This game belongs to the group of "custom games." The first characteristic which suggests this is that the children, who join hands and form a circle, are always stationary, and do not move about as in dance games. To the minds of the children who play the game, each child in the circle represents something other than human beings, and this "something" is indicated in the first and second verses, which speak of the " windows," of houses, and a journey round " a village." In this game, too, the children, who thus represent a village, also act as "chorus," for they describe in the words they sing the various actions of those who are performing their parts, as in the game of " Old Roger."
With this evidence from the game itself, without reference to anything outside, it is possible to turn to custom to ascer­tain if there is anything still extant which might explain the origin of the game. Children copy the manners and customs of their elders. If they saw a custom periodically and often practised with some degree of ceremonial and importance, they would in their own way act in play what their elders do seriously.

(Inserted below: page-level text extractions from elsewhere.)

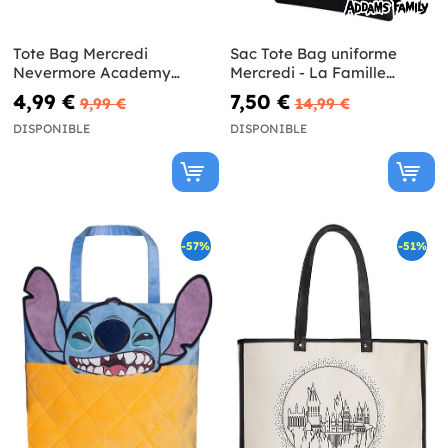
Tote Bag Mercredi
Sac Tote Bag uniforme
Nevermore Academy
Mercredi - La Famille
réversible - Wednesday
Addams
4,99 €
7,50 €
9,99 €
14,99 €
DISPONIBLE
DISPONIBLE
-57%
-51%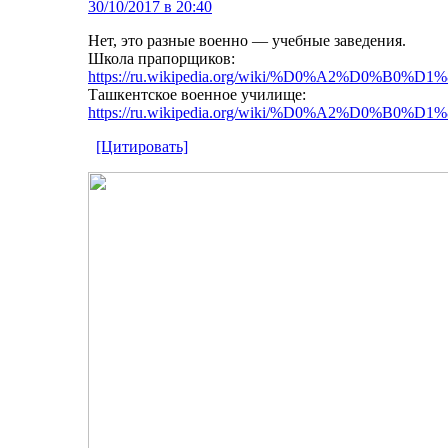
30/10/2017 в 20:40
Нет, это разные военно — учебные заведения.
Школа прапорщиков:
https://ru.wikipedia.org/wiki/%D0%A
Ташкентское военное училище:
https://ru.wikipedia.org/wiki/%D0%A
[Цитировать]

Such a custom is the perambulation of boundaries, often associated with festive dances, courtship, and marriage. More particularly indicative of the origin of the game is the Helston Furry Dance—"About the middle of the day the people collect together to dance hand-in-hand round the streets, to the sound of the fiddler playing a particular tune, which they continue to do till it is dark. This is called a ' Faddy.' In the afternoon the gentility go to some farmhouse in the neighbourhood to drink tea, syllabab, &c, and return in a morrice-dance to the town, where they form a Faddy and dance through the streets till it is dark, claiming a right of going through any person's house, in at one door and out at the other."—Gent. Mag. Lib. Manners and Customs, p. 217. "In one, if not more, of the villages," says Mr. Gregor (Folk-lore N.E. Scotland, p. 98), " when the marriage takes place in the home of the bride the whole of the marriage party makes the circuit of the village."